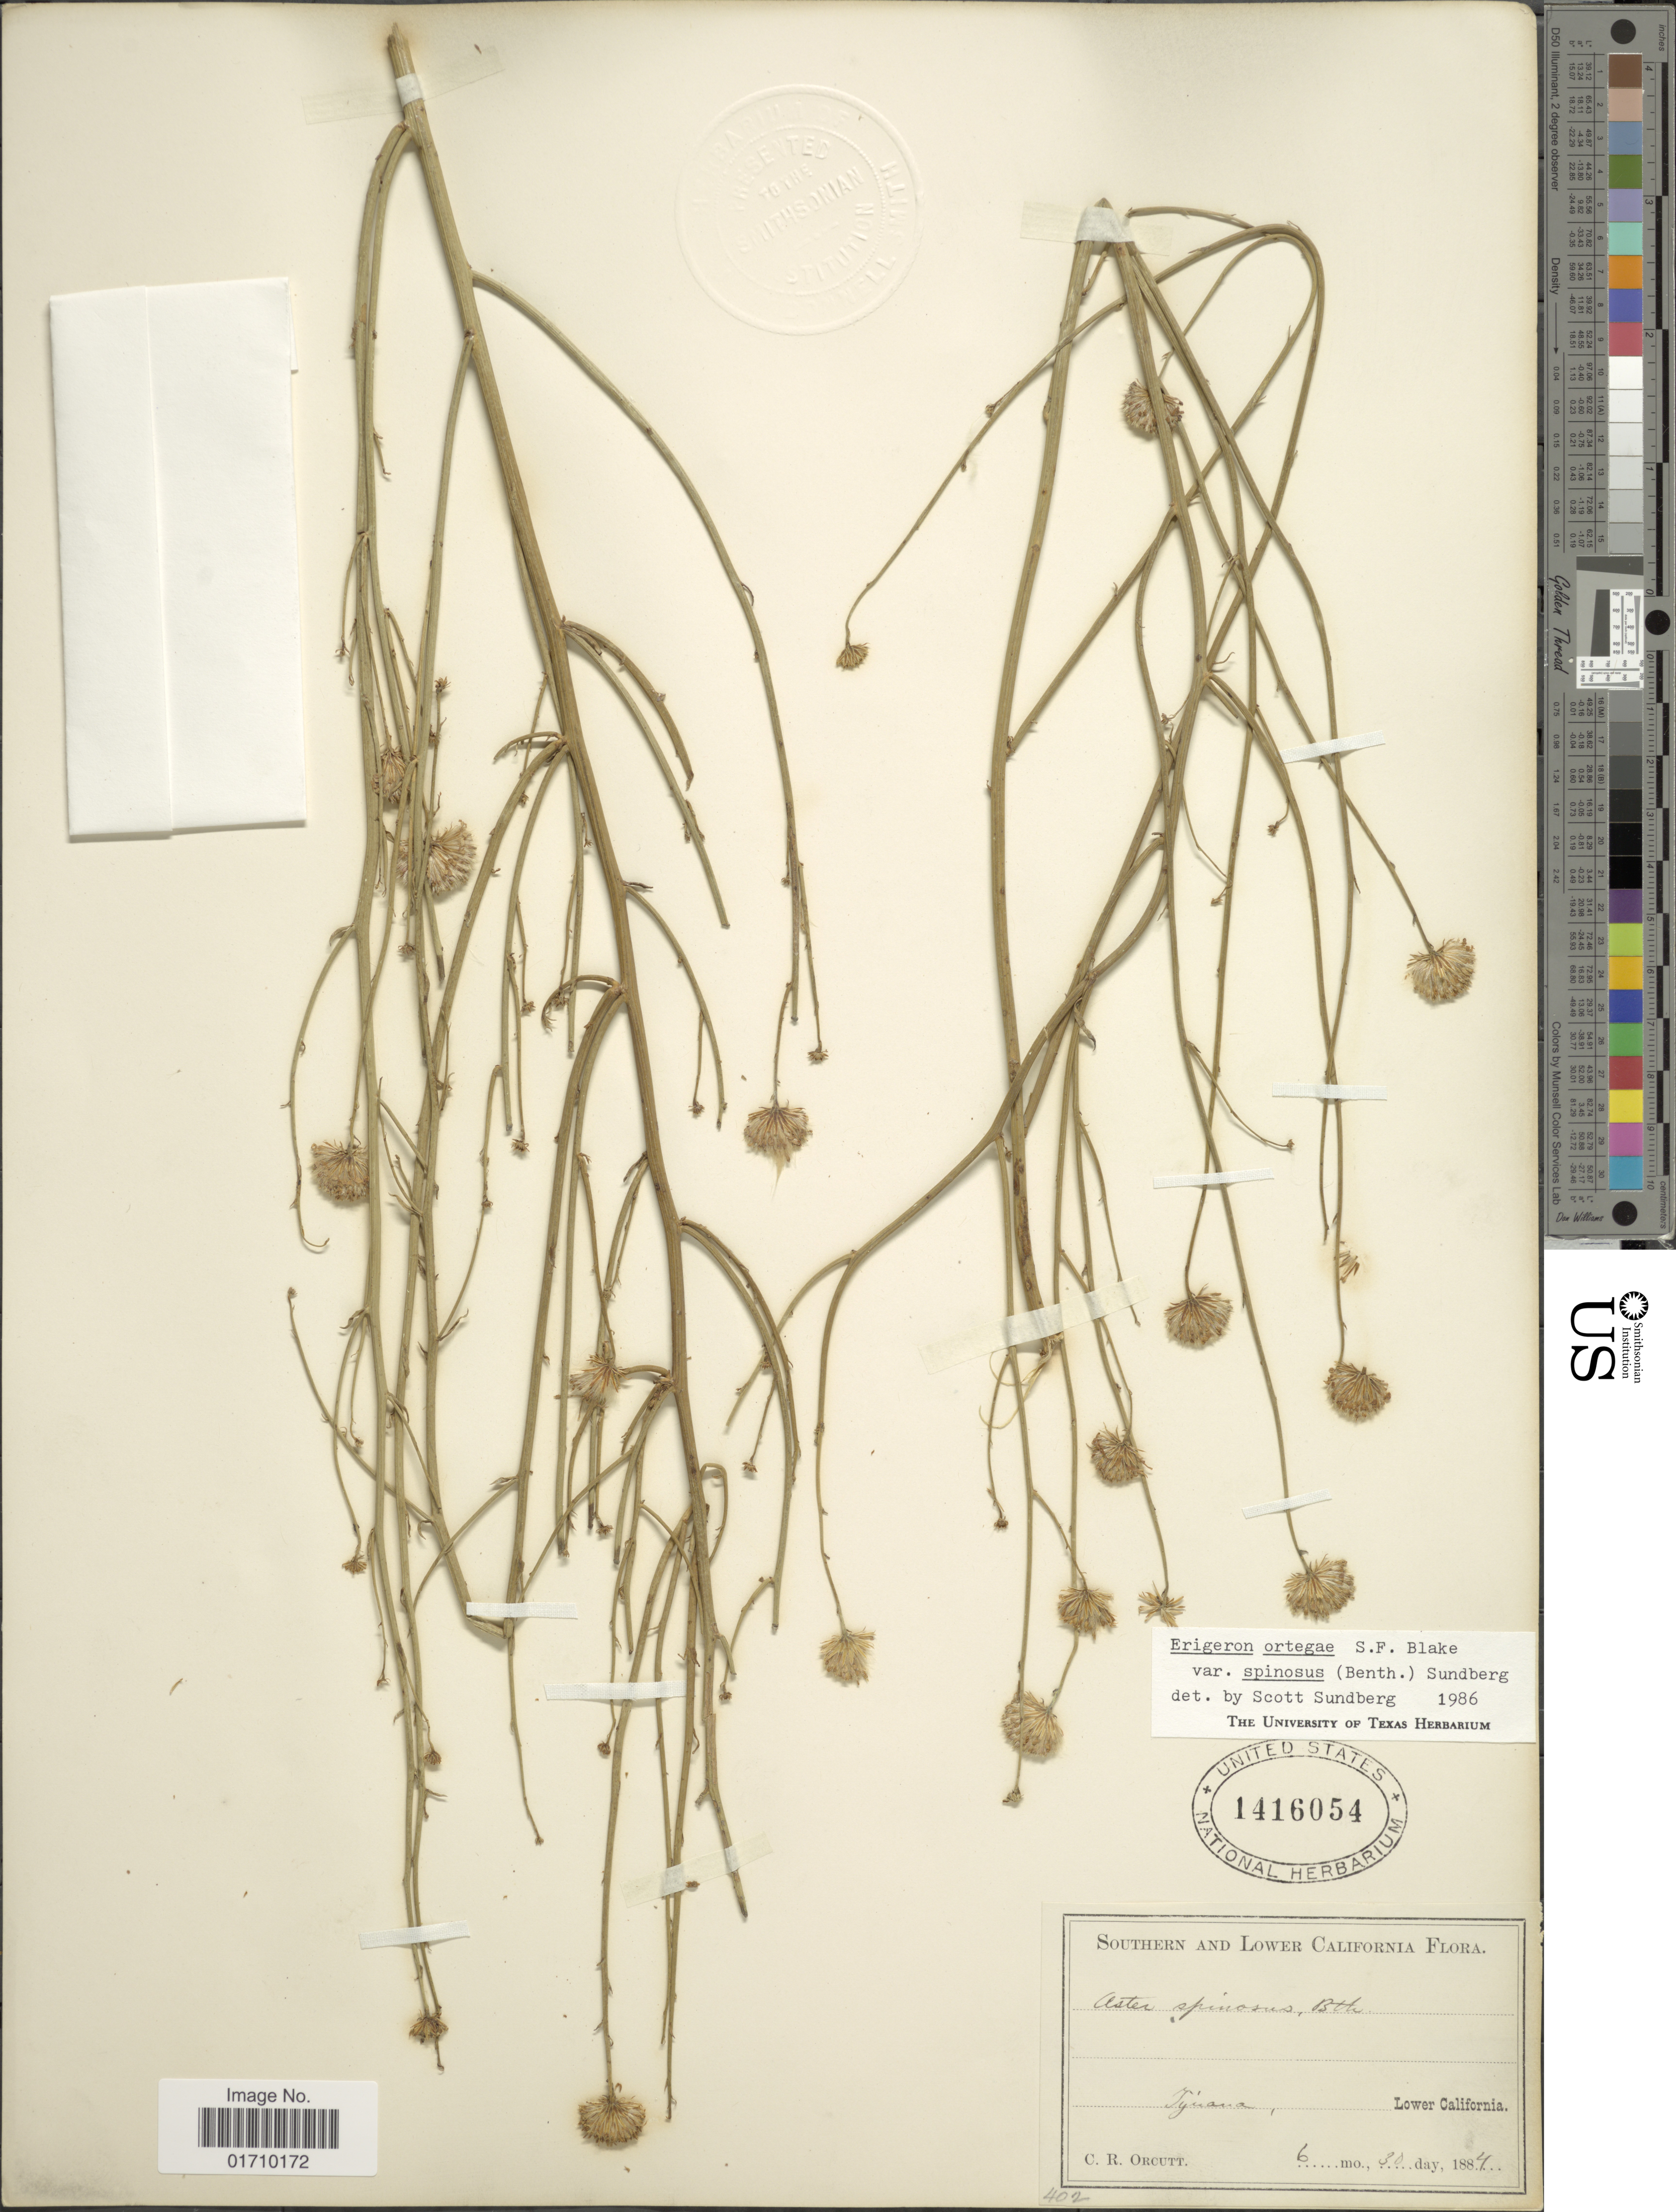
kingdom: Plantae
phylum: Tracheophyta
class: Magnoliopsida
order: Asterales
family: Asteraceae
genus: Chloracantha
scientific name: Chloracantha spinosa var. spinosa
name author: (Benth.) G.L. Nesom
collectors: C. R. Orcutt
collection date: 1884-06-30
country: Mexico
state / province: Baja California Norte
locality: Southern and Lower California, Tyúana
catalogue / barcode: US 1416054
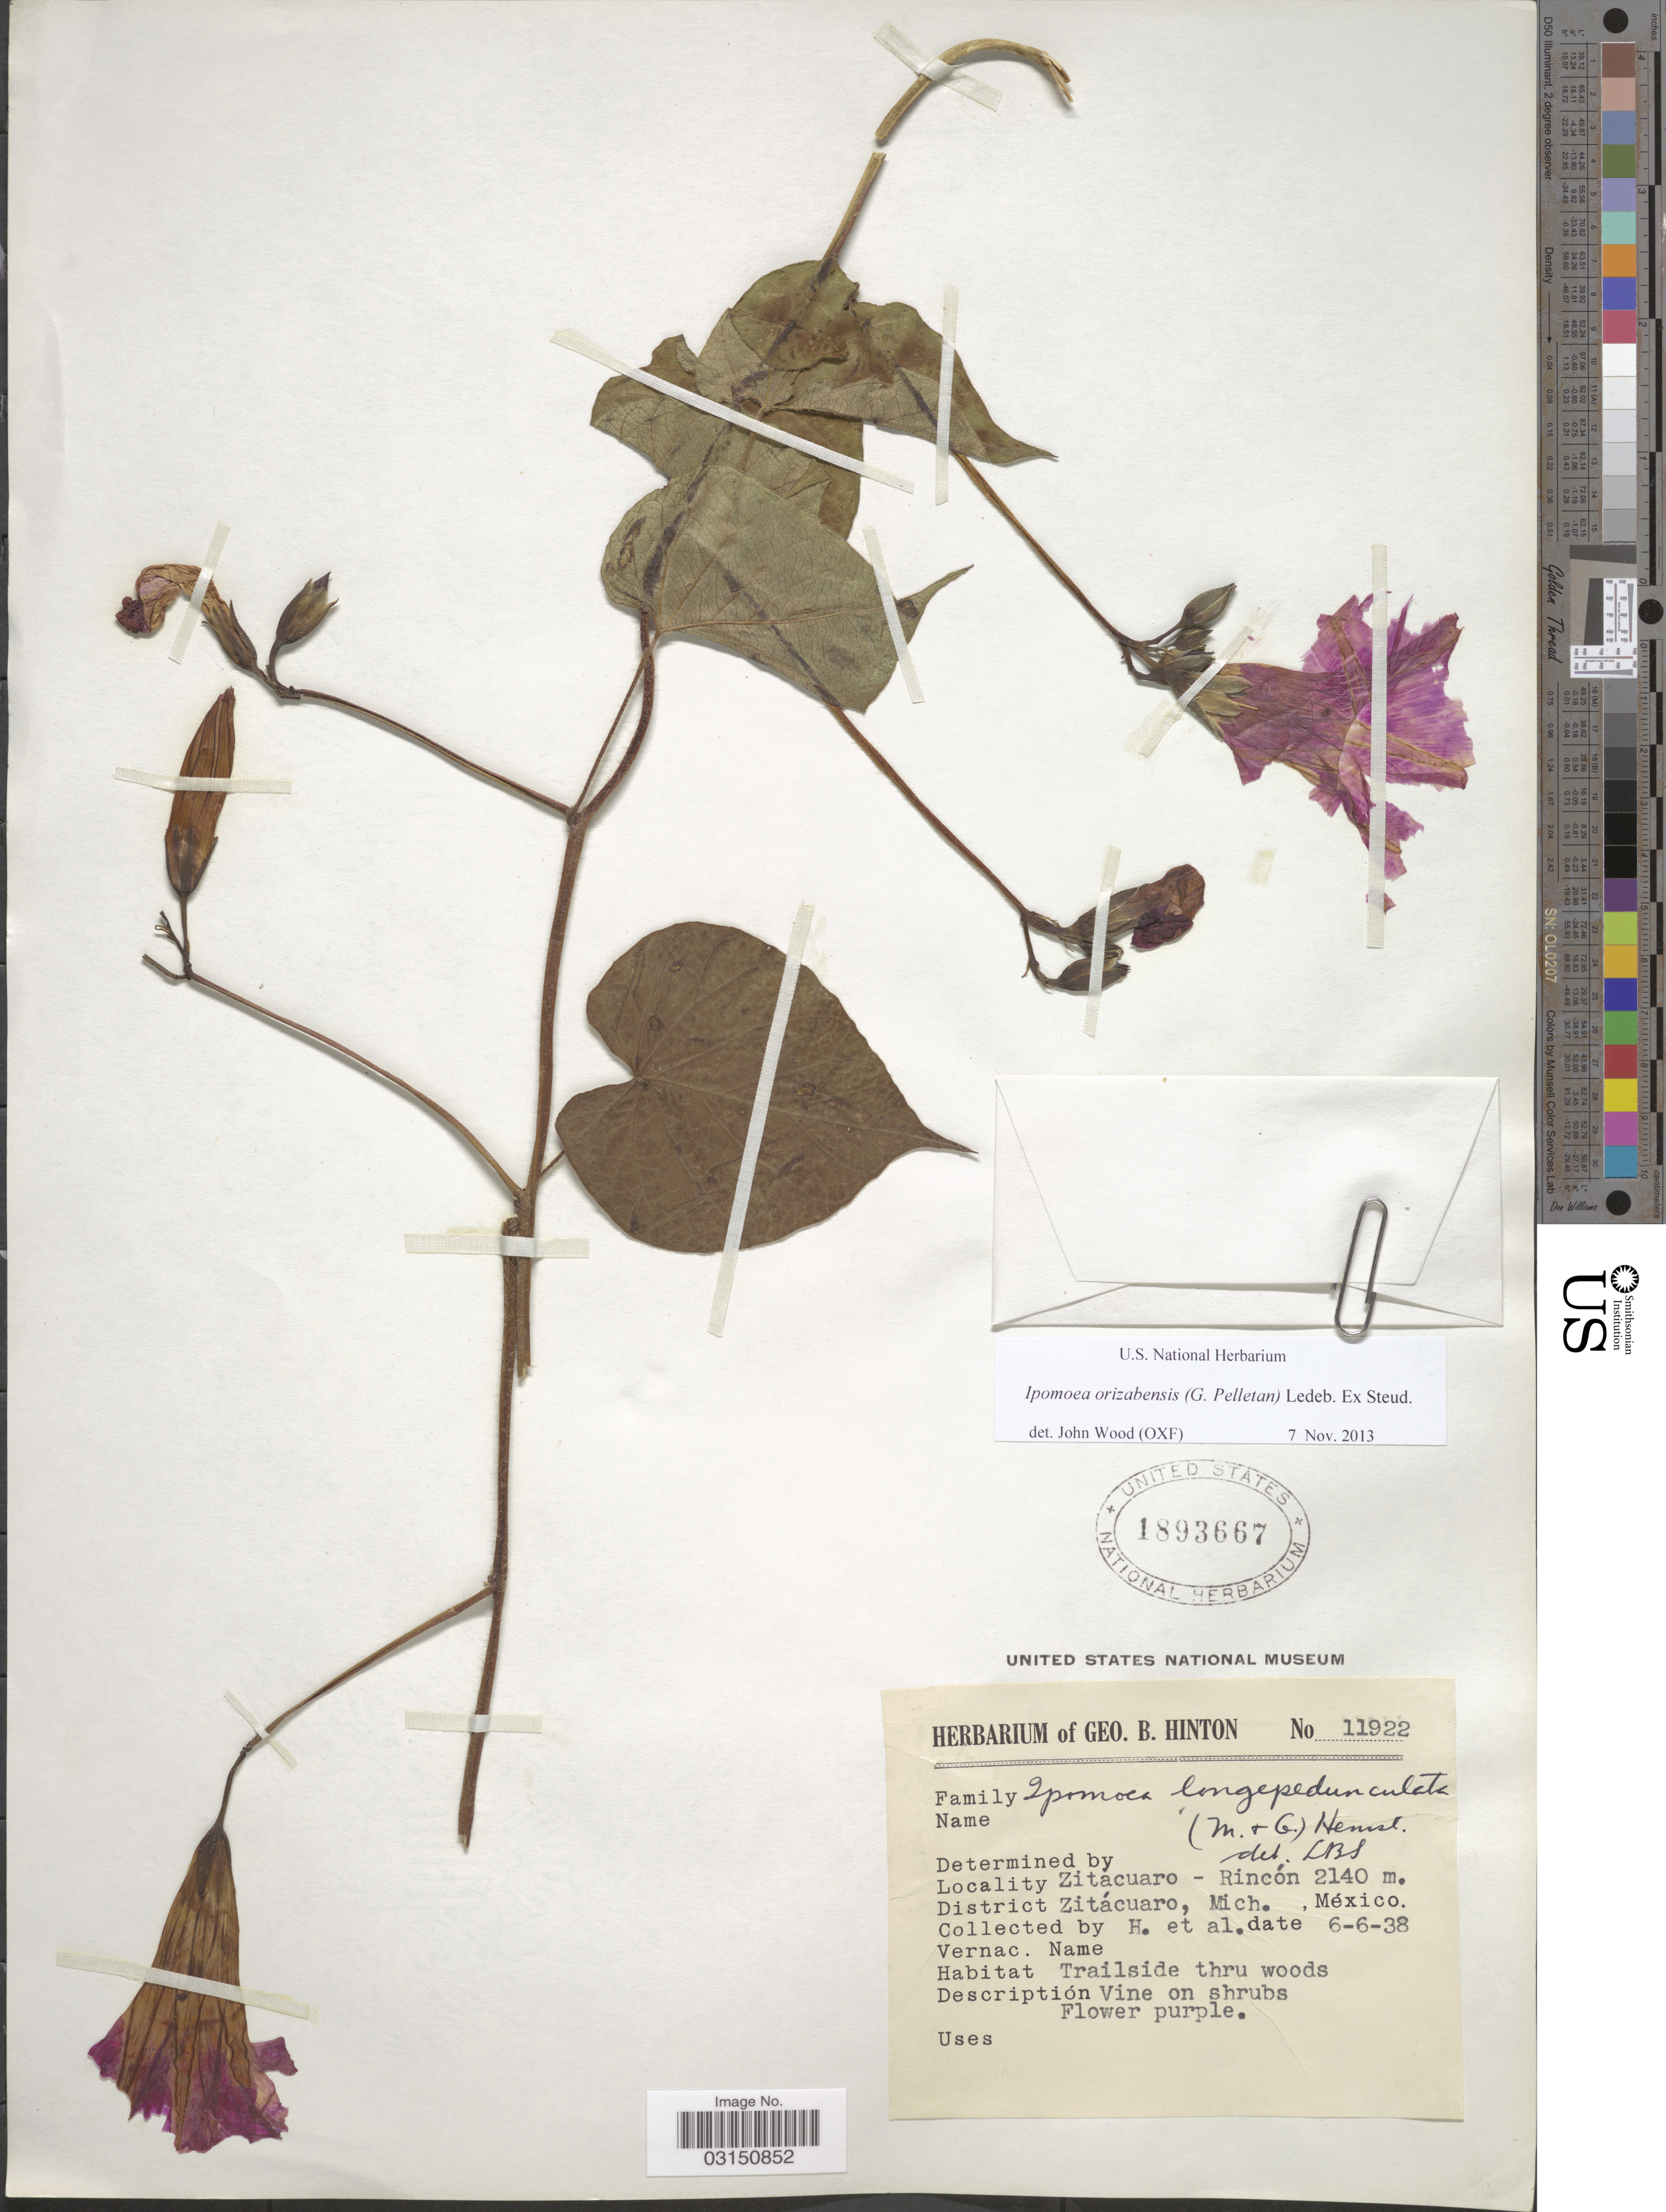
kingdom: Plantae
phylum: Tracheophyta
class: Magnoliopsida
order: Solanales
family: Convolvulaceae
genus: Ipomoea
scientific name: Ipomoea orizabensis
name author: (G. Pelletan) Ledeb. ex Steud.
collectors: G. B. Hinton & et al.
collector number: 11922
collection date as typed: Transcribed d/m/y: 6/6/38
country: Mexico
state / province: Michoacán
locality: Zitacuaro - Rincón. District Zitácuaro.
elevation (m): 2140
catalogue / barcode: US 1893667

________

Please copy the whole listing above line for line, without the picture lines.

kingdom: Plantae
phylum: Tracheophyta
class: Magnoliopsida
order: Asterales
family: Asteraceae
genus: Chloracantha
scientific name: Chloracantha spinosa var. spinosa
name author: (Benth.) G.L. Nesom
collectors: C. R. Orcutt
collection date: 1884-06-30
country: Mexico
state / province: Baja California Norte
locality: Southern and Lower California, Tyúana
catalogue / barcode: US 1416054
kingdom: Plantae
phylum: Tracheophyta
class: Magnoliopsida
order: Solanales
family: Convolvulaceae
genus: Ipomoea
scientific name: Ipomoea orizabensis
name author: (G. Pelletan) Ledeb. ex Steud.
collectors: G. B. Hinton & et al.
collector number: 11922
collection date as typed: Transcribed d/m/y: 6/6/38
country: Mexico
state / province: Michoacán
locality: Zitacuaro - Rincón. District Zitácuaro.
elevation (m): 2140
catalogue / barcode: US 1893667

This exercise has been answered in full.